After seeing Slayer and Slipknot on The Unholy Alliance Tour, she soon graduated into London’s hardcore scene, and music became “more about local shows and supporting your scene and those values that are really important to grassroots music”.
Even becoming something of a face around gigs (and having done turns in a couple of bands while at university that she succinctly calls “toilet”), when Djamila first went to meet the other members of what would become Ithaca in 2012, she didn’t tell anyone what she was going to do.
“I was so self-conscious about it. I just thought people would laugh at me,” she admits. “I thought they wouldn’t take it seriously. It wasn’t until after we’d had a couple of practices that I felt confident enough to tell people what I was doing.”
Ithaca played their first show at an all-dayer at London’s New Cross Inn, at which the friends who’d come out early had to watch from picnic tables in the pub. Djamila says this was also “toilet”, but they didn’t care. Especially not their singer.
“I had spent a long time being in and around people in the hardcore scene. At that time, I was very much just a girlfriend. And I hated that,” she recalls. “I absolutely hated it. What I really wanted to do was be in a band.”
Things weren’t particularly easy, mind. Not looking like other hardcore bands – “especially not me, a small, tubby Arab woman” – and with a more chaotic sense of musicality, Djamila describes how the early years were marked by “derision”.

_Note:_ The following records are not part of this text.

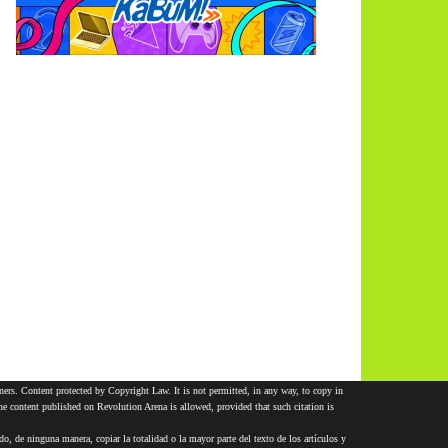
ners. Content protected by Copyright Law. It is not permitted, in any way, to copy in
 the content published on Revolution Arena is allowed, provided that such citation is
 de ninguna manera, copiar la totalidad o la mayor parte del texto de los artículos y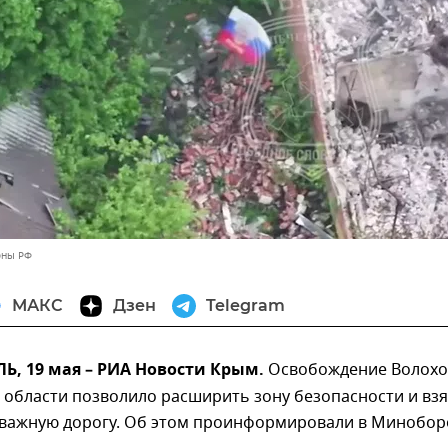
оны РФ
МАКС
Дзен
Telegram
, 19 мая – РИА Новости Крым.
Освобождение Волохо
 области позволило расширить зону безопасности и вз
 важную дорогу. Об этом проинформировали в Минобо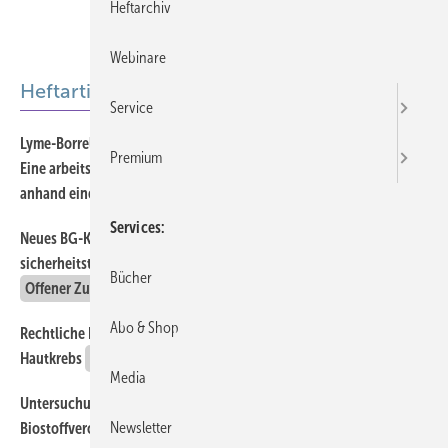
Heftarchiv
Webinare
Heftartikel
Service
Lyme-Borreliose bei beruflich zeckenexponierten Personen
528
Premium
Eine arbeitsmedizinisch-unfallversicherungsrechtliche Bewertung
anhand einer Kasuistik
Offener Zugang
Services
Neues BG-Konzept der betriebsärztlichen und
534
sicherheitstechnischen Betreuung kleiner Betriebe
Bücher
Offener Zugang
Abo & Shop
Rechtliche Rahmenbedingungen für berufsbedingten
521
Hautkrebs
Offener Zugang
Media
Untersuchung der Medizinstudenten nach der
514
Newsletter
Biostoffverordnung
Offener Zugang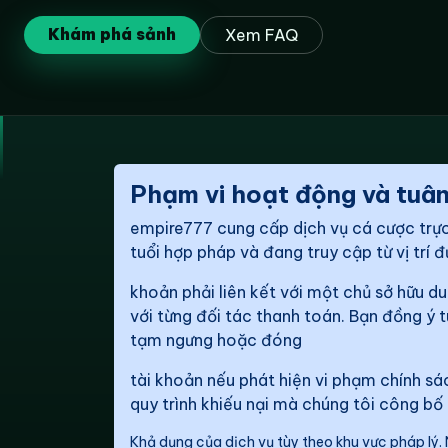
Khám phá sảnh
Xem FAQ
Phạm vi hoạt động và tuân
empire777 cung cấp dịch vụ cá cược trực
tuổi hợp pháp và đang truy cập từ vị trí đ
khoản phải liên kết với một chủ sở hữu d
với từng đối tác thanh toán. Bạn đồng ý t
tạm ngưng hoặc đóng
tài khoản nếu phát hiện vi phạm chính sá
quy trình khiếu nại mà chúng tôi công bố
Khả dụng của dịch vụ tùy theo khu vực pháp lý. 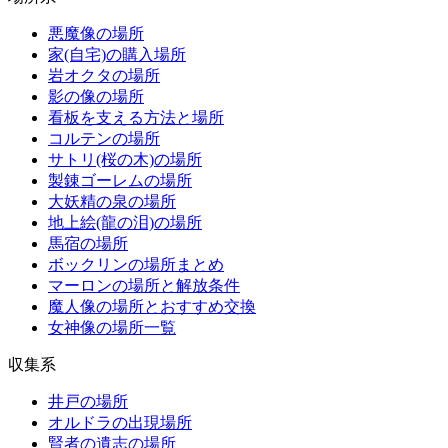
悪魔像の場所
家(自宅)の購入場所
岩オクタの場所
影の像の場所
看板を支える方法と場所
コルテンの場所
サトリ(桜の木)の場所
製錬ゴーレムの場所
大妖精の泉の場所
地上絵(龍の泪)の場所
馬宿の場所
ボックリンの場所まとめ
マーロンの場所と解放条件
魔人像の場所とおすすめ交換
女神像の場所一覧
収集系
井戸の場所
オルドラの出現場所
賢者の遺志の場所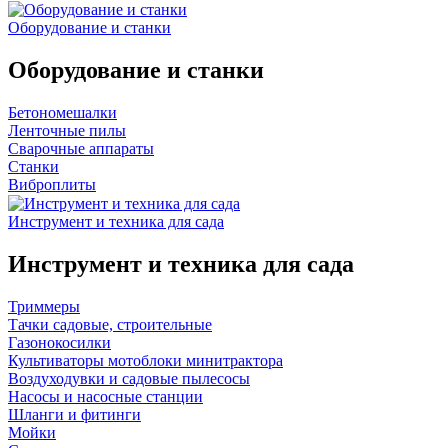
Оборудование и станки
Оборудование и станки
Бетономешалки
Ленточные пилы
Сварочные аппараты
Станки
Виброплиты
Инструмент и техника для сада
Инструмент и техника для сада
Триммеры
Тачки садовые, строительные
Газонокосилки
Культиваторы мотоблоки минитрактора
Воздуходувки и садовые пылесосы
Насосы и насосные станции
Шланги и фитинги
Мойки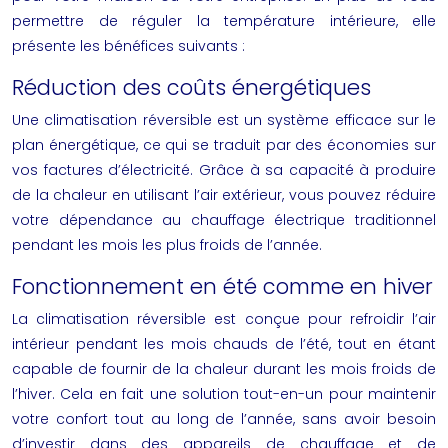
permettre de réguler la température intérieure, elle
présente les bénéfices suivants :
Réduction des coûts énergétiques
Une climatisation réversible est un système efficace sur le
plan énergétique, ce qui se traduit par des économies sur
vos factures d’électricité. Grâce à sa capacité à produire
de la chaleur en utilisant l’air extérieur, vous pouvez réduire
votre dépendance au chauffage électrique traditionnel
pendant les mois les plus froids de l’année.
Fonctionnement en été comme en hiver
La climatisation réversible est conçue pour refroidir l’air
intérieur pendant les mois chauds de l’été, tout en étant
capable de fournir de la chaleur durant les mois froids de
l’hiver. Cela en fait une solution tout-en-un pour maintenir
votre confort tout au long de l’année, sans avoir besoin
d’investir dans des appareils de chauffage et de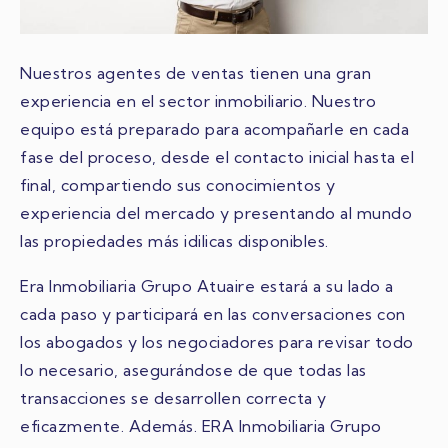
Nuestros agentes de ventas tienen una gran
experiencia en el sector inmobiliario. Nuestro
equipo está preparado para acompañarle en cada
fase del proceso, desde el contacto inicial hasta el
final, compartiendo sus conocimientos y
experiencia del mercado y presentando al mundo
las propiedades más idilicas disponibles.
Era Inmobiliaria Grupo Atuaire estará a su lado a
cada paso y participará en las conversaciones con
los abogados y los negociadores para revisar todo
lo necesario, asegurándose de que todas las
transacciones se desarrollen correcta y
eficazmente. Además. ERA Inmobiliaria Grupo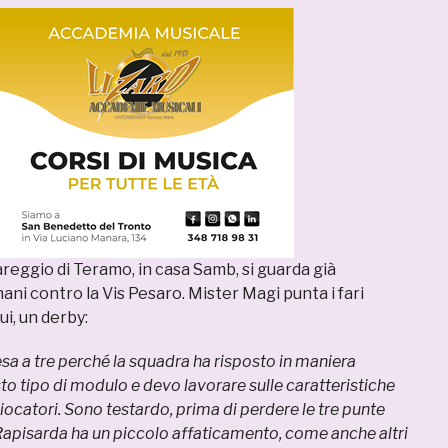
pareggio di Teramo, in casa Samb, si guarda già
ani contro la Vis Pesaro. Mister Magi punta i fari
ui, un derby:
esa a tre perché la squadra ha risposto in maniera
to tipo di modulo e devo lavorare sulle caratteristiche
giocatori. Sono testardo, prima di perdere le tre punte
Rapisarda ha un piccolo affaticamento, come anche altri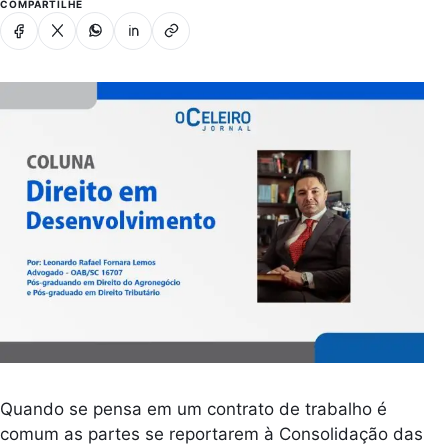
COMPARTILHE
Facebook
X
Whatsapp
Linkedin
Copiar link
Quando se pensa em um contrato de trabalho é
comum as partes se reportarem à Consolidação das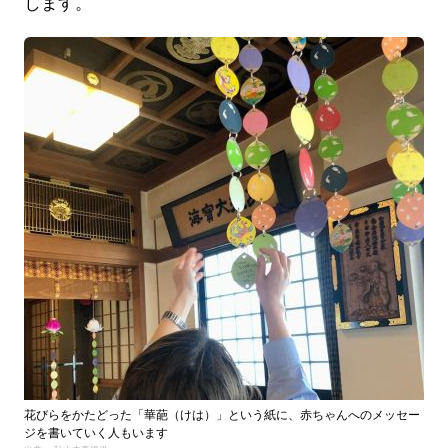
します。
花びらをかたどった「華葩（けは）」という紙に、赤ちゃんへのメッセー
ジを書いていく人もいます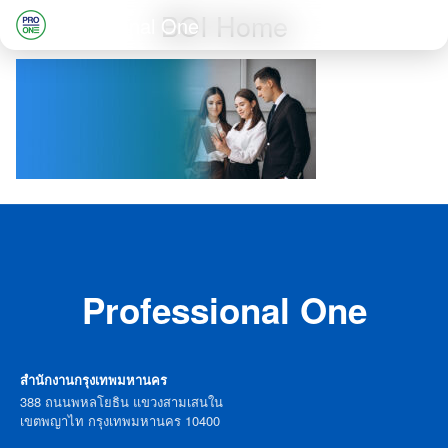
Skip
BOI Home
Professional One
to
Search
content
for:
Professional One
สำนักงานกรุงเทพมหานคร
388 ถนนพหลโยธิน แขวงสามเสนใน
เขตพญาไท กรุงเทพมหานคร 10400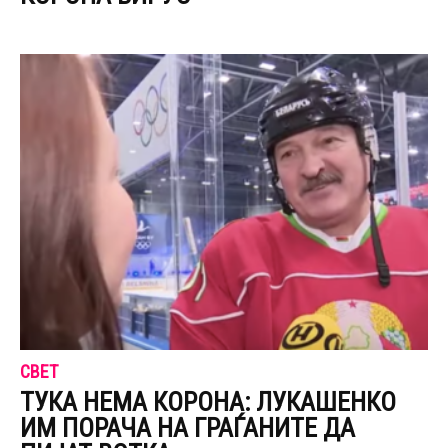
СВЕТ
ТУКА НЕМА КОРОНА: ЛУКАШЕНКО
ИМ ПОРАЧА НА ГРАЃАНИТЕ ДА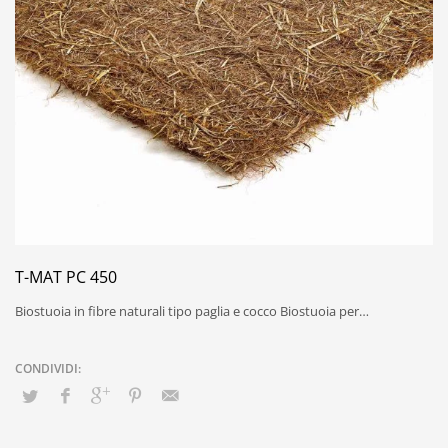
T-MAT PC 450
Biostuoia in fibre naturali tipo paglia e cocco Biostuoia per…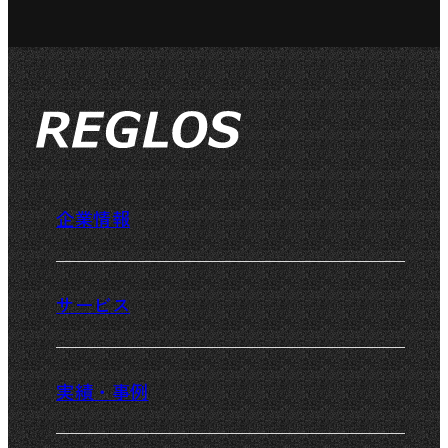
企業情報
企業情報TOP
サービス
代表メッセージ
サービス一覧TOP
実績・事例
会社概要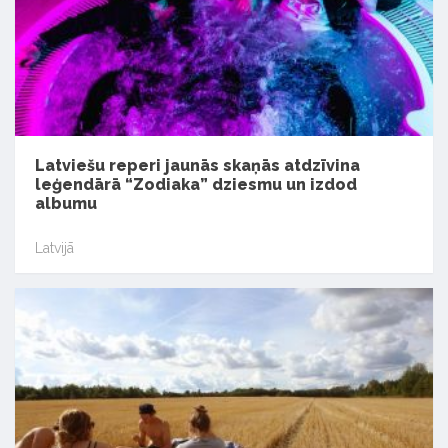
Latviešu reperi jaunās skaņās atdzīvina
leģendārā “Zodiaka” dziesmu un izdod
albumu
Latvijā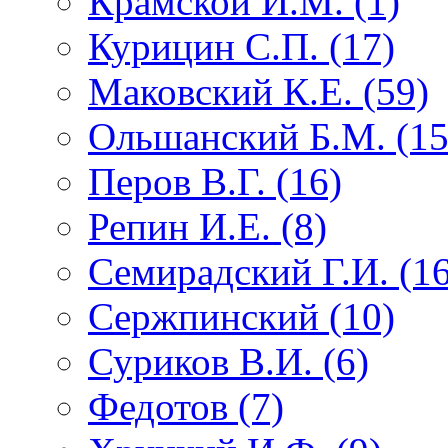
Крамской И.М. (1)
Курицин С.П. (17)
Маковский К.Е. (59)
Ольшанский Б.М. (15
Перов В.Г. (16)
Репин И.Е. (8)
Семирадский Г.И. (16
Сержпинский (10)
Суриков В.И. (6)
Федотов (7)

“We got so much shit,” she says. “Not just from the audience, but the bands we played with. People were really shitty to us, they had no time for us. We got a lot of sarcasm, and backhanded compliments, all the ‘You’re good for a girl’ stuff. It was so boring and so tiring. Because I was younger, I responded to that in a very different way than I would now. I pushed really, really hard to try to get myself taken seriously. I had to. I didn’t really have a choice, and didn’t really have very many people cheering me on.”